Neuwahlen sind laut dem Staatsrechtler Ulrich Battis nicht ausgeschlossen. „Bei einer Prüfung der ungültigen Stimmen – besonders der Zweitstimmen – könnte sich herausstellen, dass das Berliner Abgeordnetenhaus eigentlich anders zusammengesetzt sein müsste“, sagte er dem Redaktionsnetzwerk Deutschland. „Dann sind Neuwahlen in den betroffenen Wahlkreisen nötig, die sich wiederum auf die Sitzverteilung im Abgeordnetenhaus auswirken könnten.“ Sollte das Landesverfassungsgericht Beschwerden nachgeben, müsse die Wahl in verschiedenen Bezirken oder in ganz Berlin wiederholt werden.

Am Donnerstag wurden weitere Pannen bekannt: Laut RBB haben 22 Bezirke bisher kein Wahlergebnisse gemeldet, sondern nur geschätzte Daten rausgegeben. Einer RBB-Analyse zufolge, gibt es in 99 Berliner Wahlbezirken zudem auffallend viele ungültige Stimmzettel. Ein Grund sind womöglich die falsch ausgegebenen Wahlzettel: Sobald ein Stimmzettel aus einem anderen Bezirk ausgefüllt wird, ist dieser ungültig. Staatsrechtler Battis zufolge sind diese Vorfälle sehr problematisch. „Wenn ein Wähler korrekt abstimmt und der Zettel daraufhin für ungültig erklärt wird, weil es ein falscher Wahlzettel war, ist das ein Eingriff in das Wahlrecht“, betonte er.

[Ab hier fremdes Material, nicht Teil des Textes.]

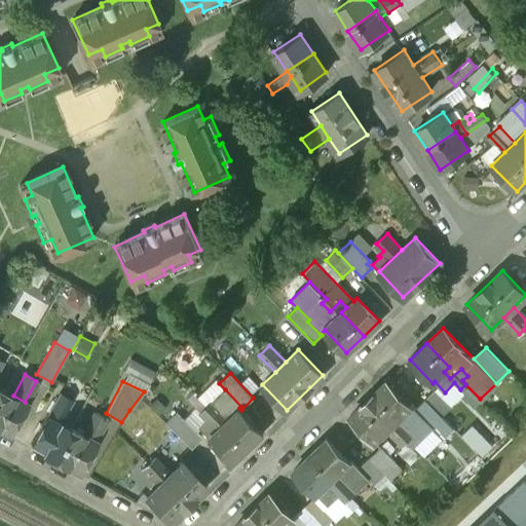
[(385,382),(349,417),(374,443),(387,429),(398,420),(410,408),(385,382)]
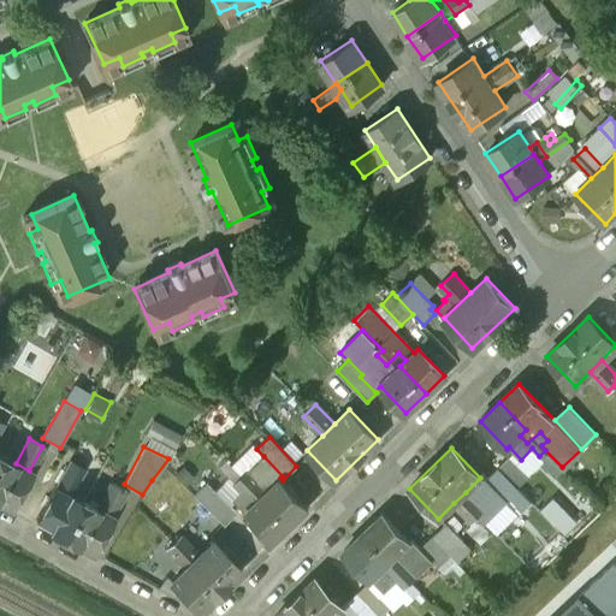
[(562,467),(545,450),(539,456),(535,460),(552,478),(562,467)]
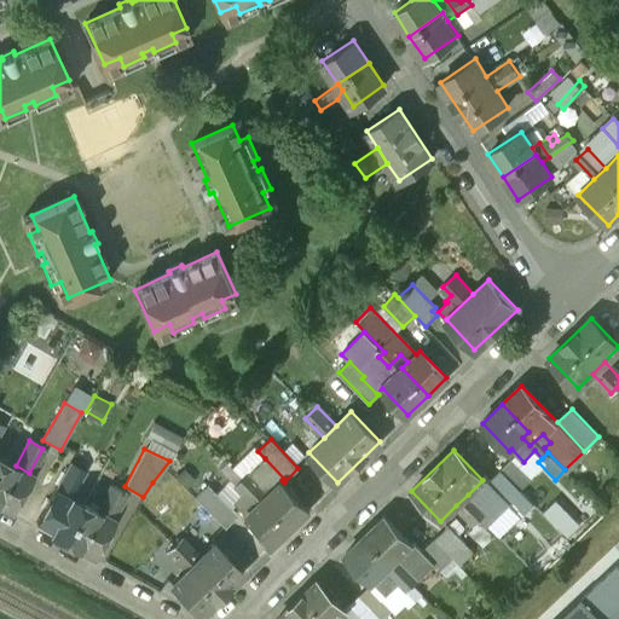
[(1,458),(0,461),(0,502),(11,509),(30,474),(29,473),(16,466),(1,458)]
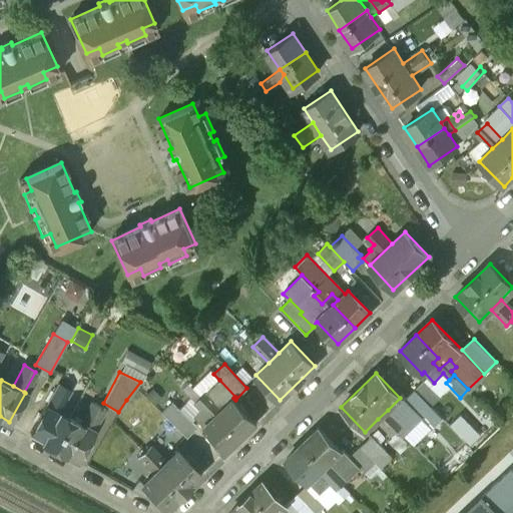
[(235,397),(219,380),(206,393),(201,398),(204,402),(200,406),(203,410),(206,413),(216,403),(222,410),(217,415),(239,438),(257,422),(235,400),(233,398),(235,397)]
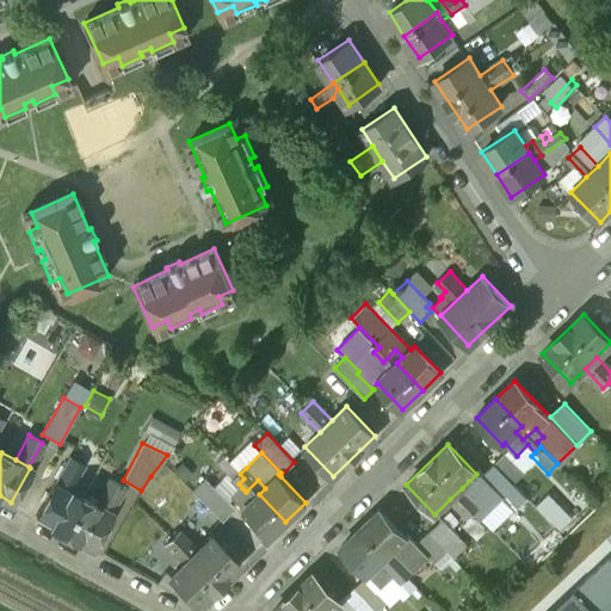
[(526,475),(506,452),(494,464),(514,486),(526,475)]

Auch der Bundeswahlleiter prüft die Vorfälle bereits. Man habe von der Landeswahlleitung in Berlin einen detaillierten Bericht über die Vorkommnisse angefordert, teilte Bundeswahlleiter Georg Thiel mit. Erst danach könne das weitere Vorgehen geprüft werden und erst dann könne man sich äußern. Aktuell finden – aufgrund von knappen Ergebnissen – erste Nachzählung in mehreren Berliner Bezirken statt. Eine erste Konsequenz aus dem Wahlchaos hatte am Mittwoch die Landeswahlleiterin Petra Michaelis gezogen und ihr Amt zur Verfügung gestellt. Der Senat möge sie nach Feststellung der endgültigen Wahlergebnisse Mitte Oktober abberufen und einen Nachfolger bestimmen, erklärte sie.

In der Hauptstadt wurde am Sonntag nicht nur über die Bundestags – und Abgeordnetenhauswahl abgestimmt, sondern auch über Bezirksparlamente und die Vergesellschaftung großer Immobilienkonzerne. Die Wählerschaft musste also viele Stimmzettel ausfüllen – auch die Corona-Hygienemaßnahmen sorgten für Verzögerungen. Große Probleme machte zudem die Wahlorganisation: In manchen Wahllokalen fehlten Wahlhelfer:innen , Stimmzettel aus den Bezirken Friedrichshain-Kreuzberg und Charlottenburg-Wilmersdorf wurden vertauscht.

Am Wahlsonntag fand ebenfalls der Berlin-Marathon statt, weswegen im Stadtzentrum Straßen gesperrt wurden. Der Senat hatte dementiert, dass die Wahlpannen mit dem Marathon im Zusammenhang standen. Laut Medienberichten dauerten die Nachlieferungen der Stimmzettel wegen der Sperrungen aber länger. Die Folge: Zahlreiche Menschen mussten bis zu zwei Stunden an den Wahllokalen anstehen und warteten teilweise noch währen der ersten Prognose in den Schlangen.